Ntvnews.id, Jakarta - Menteri Hukum (Menkum) Supratman Andi Agtas mengimbau para pelaku usaha, mulai dari hotel, restoran, hingga pusat perbelanjaan, untuk membayar royalti atas pemutaran musik di ruang-ruang komersial. Ia menekankan pentingnya menghargai hak ekonomi para pencipta lagu dan pemilik hak terkait.
"Belajarlah menghargai hak orang lain, itu yang paling penting," ujar Supratman dilansir Antara di Jakarta, Selasa, 5 Agustus 2025.
Menurut Supratman, penggunaan musik di ruang publik oleh pelaku usaha tergolong aktivitas komersial yang seharusnya memberikan manfaat ekonomi bagi pencipta. Karena itu, pembayaran royalti bukanlah kewajiban kepada negara, melainkan bentuk penghormatan terhadap hak kekayaan intelektual.
Dalam kesempatan tersebut, Supratman menegaskan bahwa pemerintah, khususnya Kementerian Hukum dan HAM, tidak mengambil keuntungan dari skema royalti tersebut. “Tidak ada kepentingan Kementerian Hukum di dalamnya,” ujarnya, sambil menekankan bahwa seluruh royalti sepenuhnya ditujukan untuk para pemilik hak cipta dan hak terkait.
Ia juga menyinggung sejarah penarikan royalti oleh Lembaga Manajemen Kolektif Nasional (LMKN). Di awal pemberlakuan Undang-Undang Nomor 28 Tahun 2014 tentang Hak Cipta, jumlah royalti yang terkumpul hanya berkisar Rp400 juta per tahun. Kini, angka itu melonjak drastis menjadi sekitar Rp200 miliar per tahun.
Meski demikian, Supratman mengakui bahwa masih banyak pelaku musik yang menerima royalti dalam jumlah sangat kecil.
"Ada yang hanya menerima Rp60 ribu per tahun," ungkapnya. "Kondisi ini berbeda dengan grup, penyanyi, atau pencipta lagu yang namanya sudah besar dan melejit," lanjutnya.
Ia menambahkan bahwa perjuangan pemerintah saat ini adalah memastikan keadilan bagi seluruh pencipta, bukan hanya mereka yang sudah populer di industri.

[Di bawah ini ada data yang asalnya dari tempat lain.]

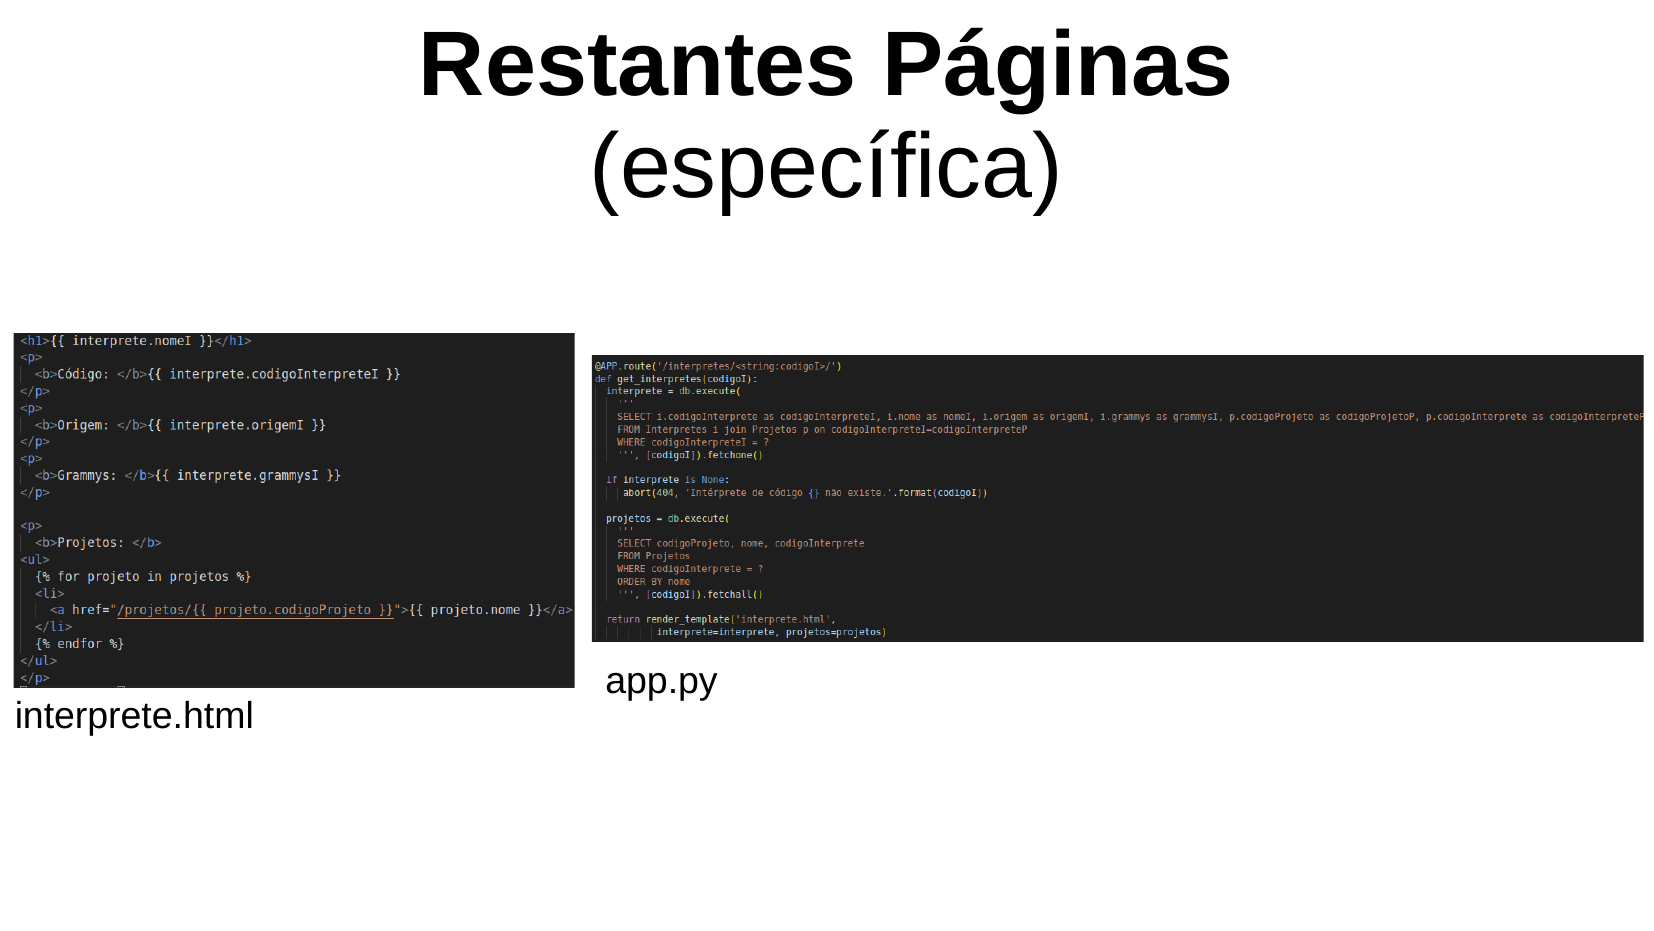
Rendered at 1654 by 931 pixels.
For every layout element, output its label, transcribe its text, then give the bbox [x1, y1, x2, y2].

title Restantes Páginas (específica) [82, 12, 1571, 218]
text_box app.py [590, 651, 916, 709]
picture [13, 333, 575, 688]
text_box interprete.html [0, 687, 443, 787]
picture [591, 355, 1644, 642]
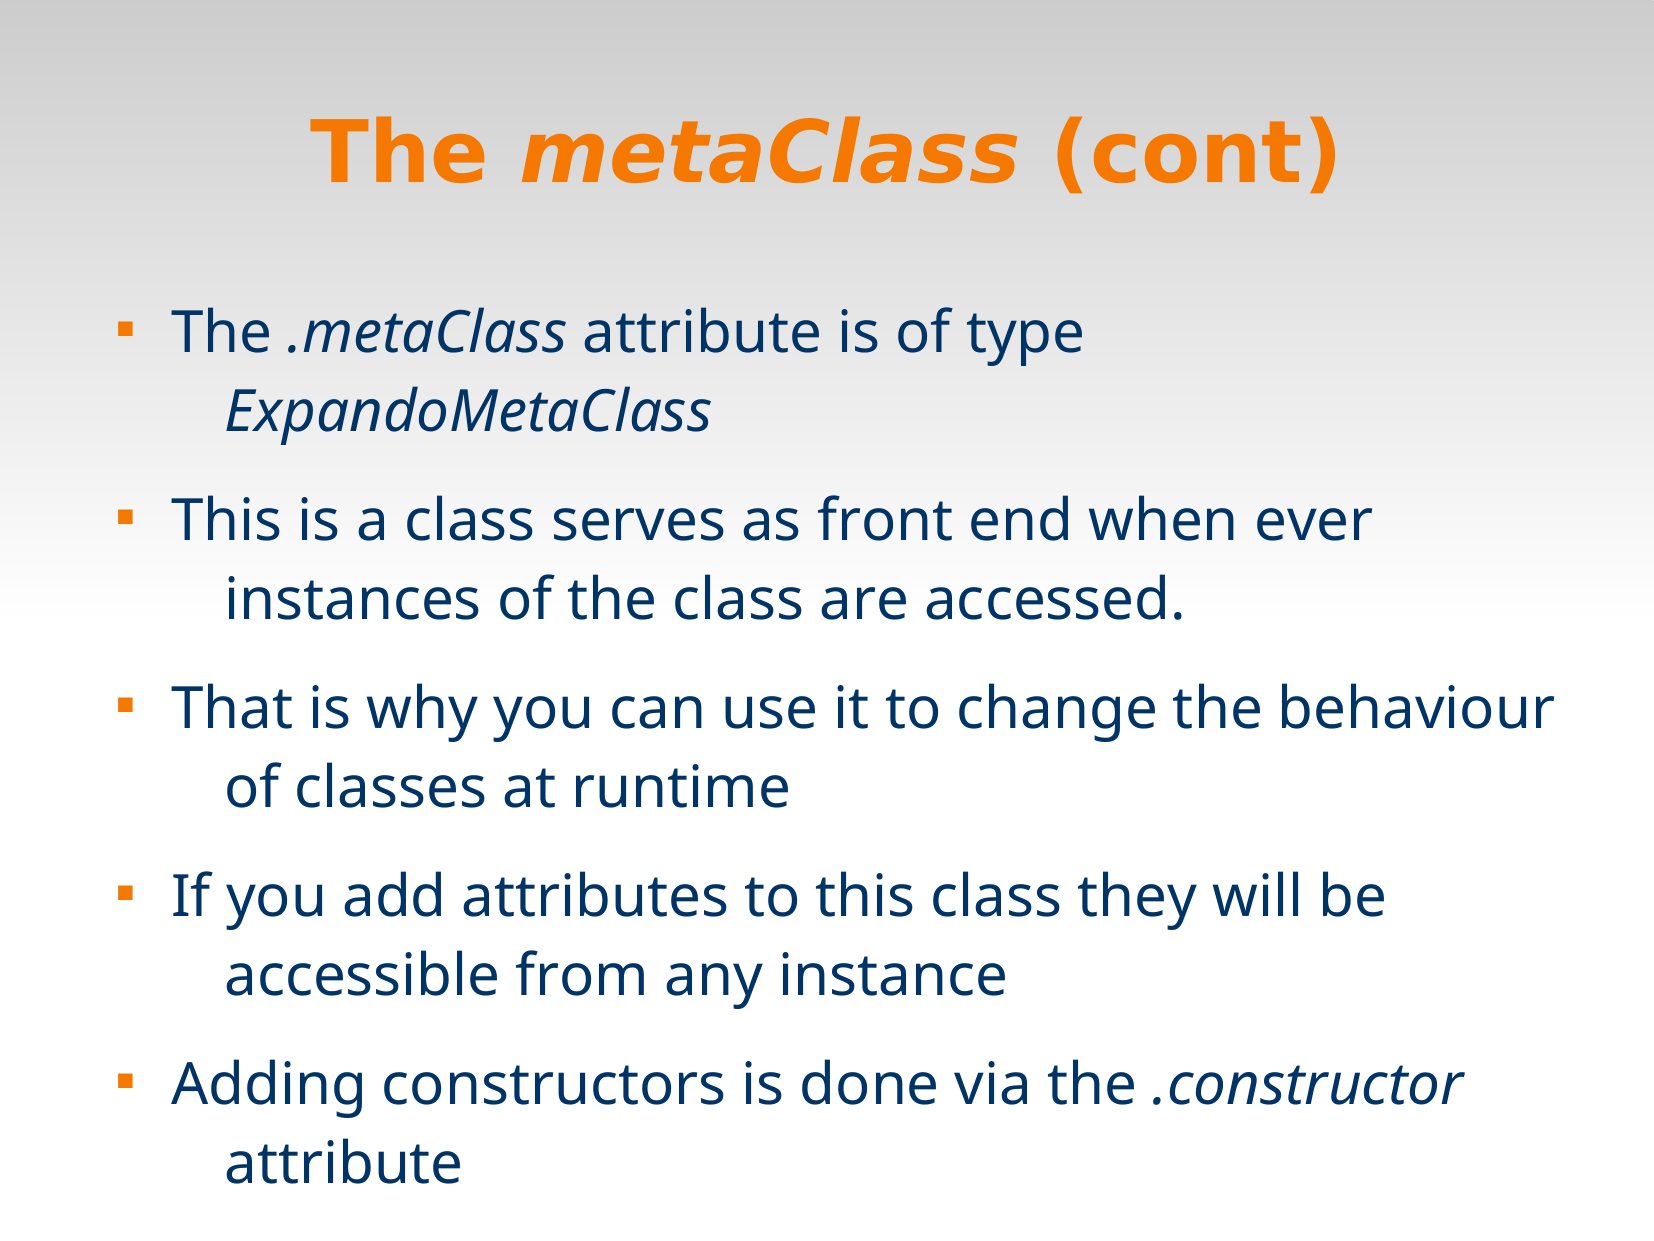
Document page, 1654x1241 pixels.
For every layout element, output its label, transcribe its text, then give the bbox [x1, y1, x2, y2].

title The metaClass (cont) [82, 49, 1571, 257]
list The .metaClass attribute is of type ExpandoMetaClass This is a class serves as front end when ever instances of the class are accessed. That is why you can use it to change the behaviour of classes at runtime If you add attributes to this class they will be accessible from any instance Adding constructors is done via the .constructor attribute See examples... [82, 290, 1571, 1183]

Kepada masyarakat umum yang menikmati musik di ruang publik, Menkum memastikan bahwa mereka tidak akan dibebani pungutan apapun. Kewajiban pembayaran royalti sepenuhnya menjadi tanggung jawab pelaku usaha.
Sementara bagi pelaku usaha kecil dan menengah (UMKM), Supratman membuka ruang negosiasi tarif.
"Kalau belum mampu, negosiasi dengan LMKN, karena itu kan ada UU-nya, peraturan pemerintah (PP)-nya, dan peraturan menteri (permen)-nya. Bicarakan baik-baik, yang terpenting ada kesadaran kolektif," tegasnya.